First of all, the participating songwriters have come up with some of the best work of their careers. Andrew Bird’s We Can’t Have Nice Things is a prime example. It’s a beautiful song and Hogan has the chops to really get inside it. Meanwhile the band is excelled. Roth begins with a throbbing bass line, Gadson’s drums build up the tension and when Jones’ organ comes in it really propels the song and the performance.
Robyn Hitchcock’s title tune is another gem. Hogan and the band turn it into a country-soul weeper. I can imagine George Jones or Patsy Cline really having their way with it, but thankfully Kelly is more than capable. Ligon adds some gorgeous guitar runs after Hogan lets out a heart-rending howl.

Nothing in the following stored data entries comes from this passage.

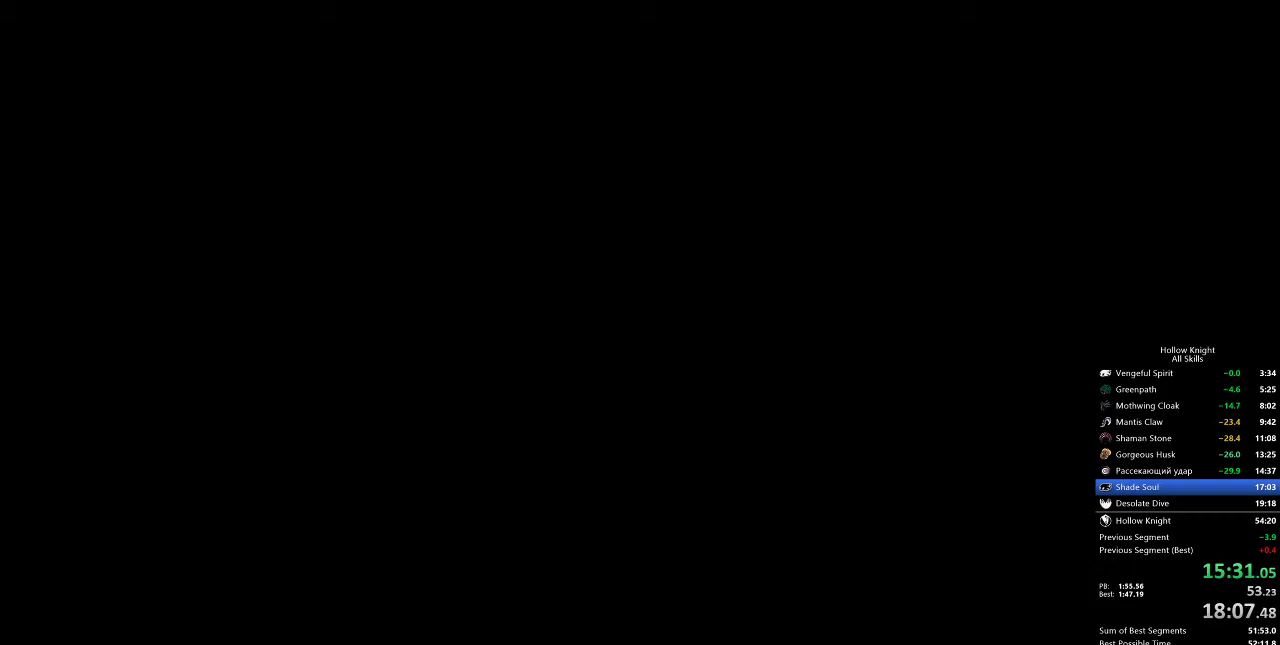
{"keys": ["left"], "events": []}
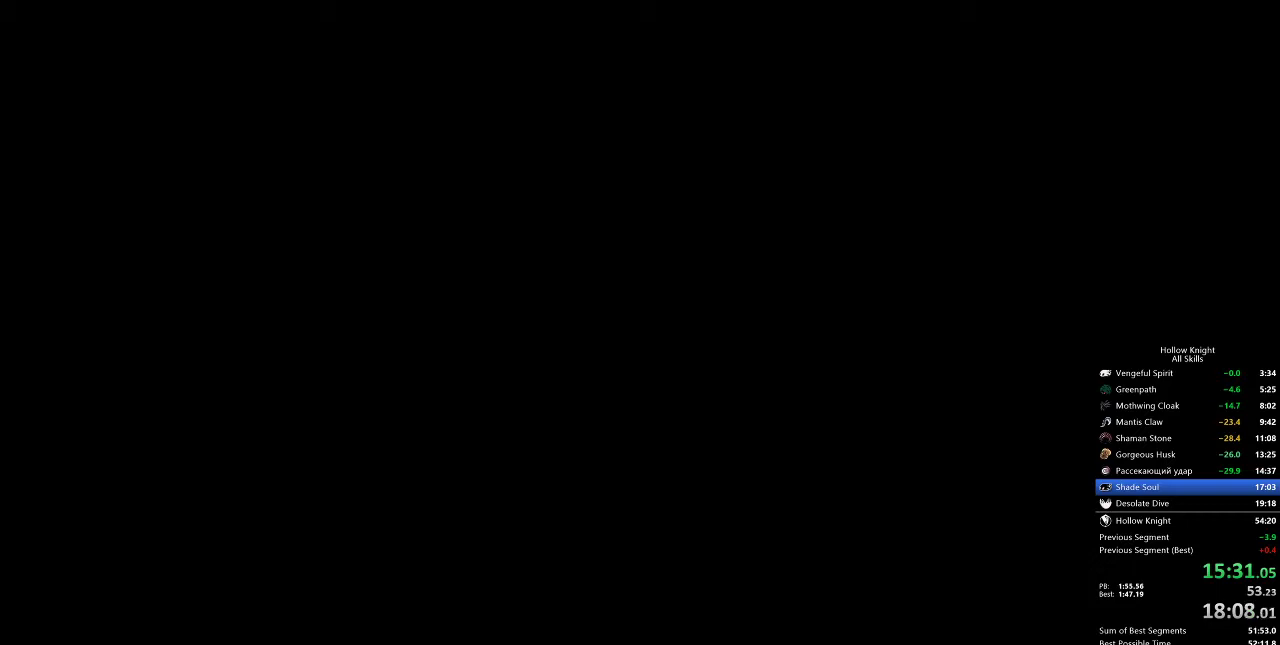
{"keys": ["left"], "events": []}
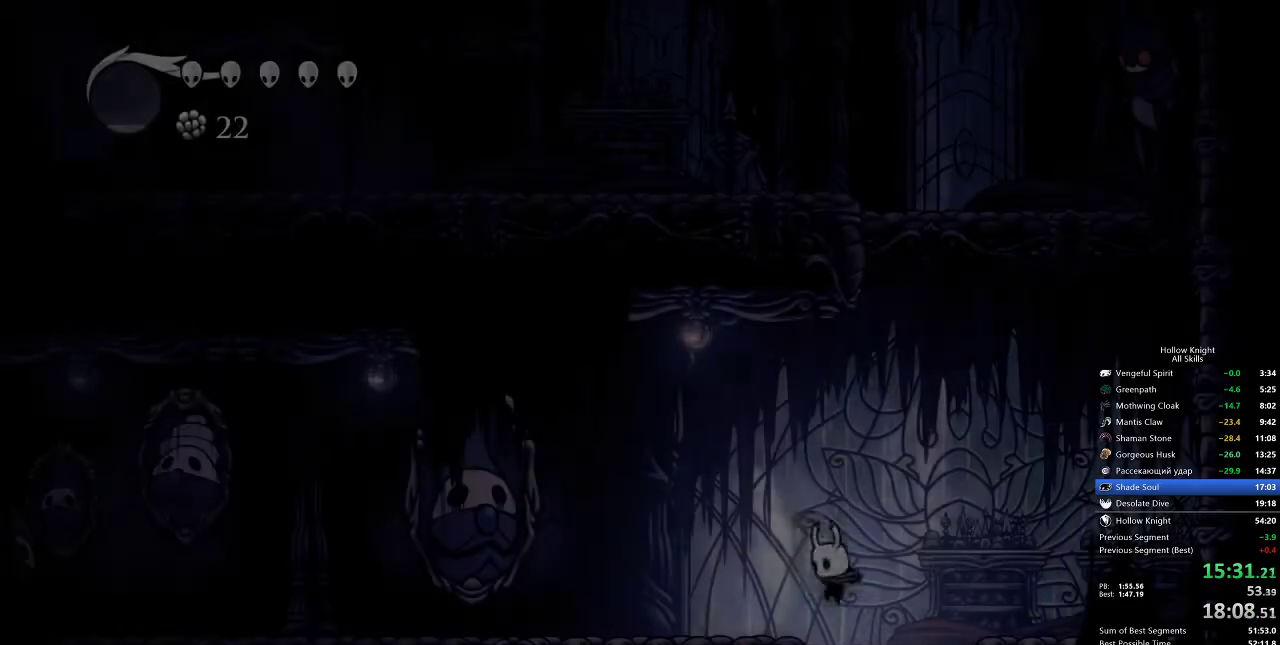
{"keys": ["left"], "events": [[400, "dash", "down"], [483, "dash", "up"]]}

M Ward’s Daddy’s Little Girl is another highlight. Hogan starts by singing, “My name is Frank (a long pause) Sinatra. Again the band contributes another subtle yet stellar performance as Kelly reveals the song to be a tribute to Frank’s little girl, Nancy.
Kelly’s late friend Vic Chesnutt also gets a song in. Ways Of This World is another southern soul goodie that would have sounded in place on a Bobbie Gentry album. Hogan belts it out in a dramatic reading.
Additional songs by Stephin Merritt, John Wesley Harding and Robbie Fulks are equally enticing. Hogan has one of her own among the 13 tracks. Golden is a song Kelly wrote with Neko Case in mind. The record closes with an older tune…Pass On By, by Margaret Ann Rich (Charlie’s wife,) gets a bluesy treatment and a triumphant Booker T solo.
This is a thoroughly satisfying album and one only has to ask…why Kelly Hogan has taken so long to get around to record her own album, and when will she do it again?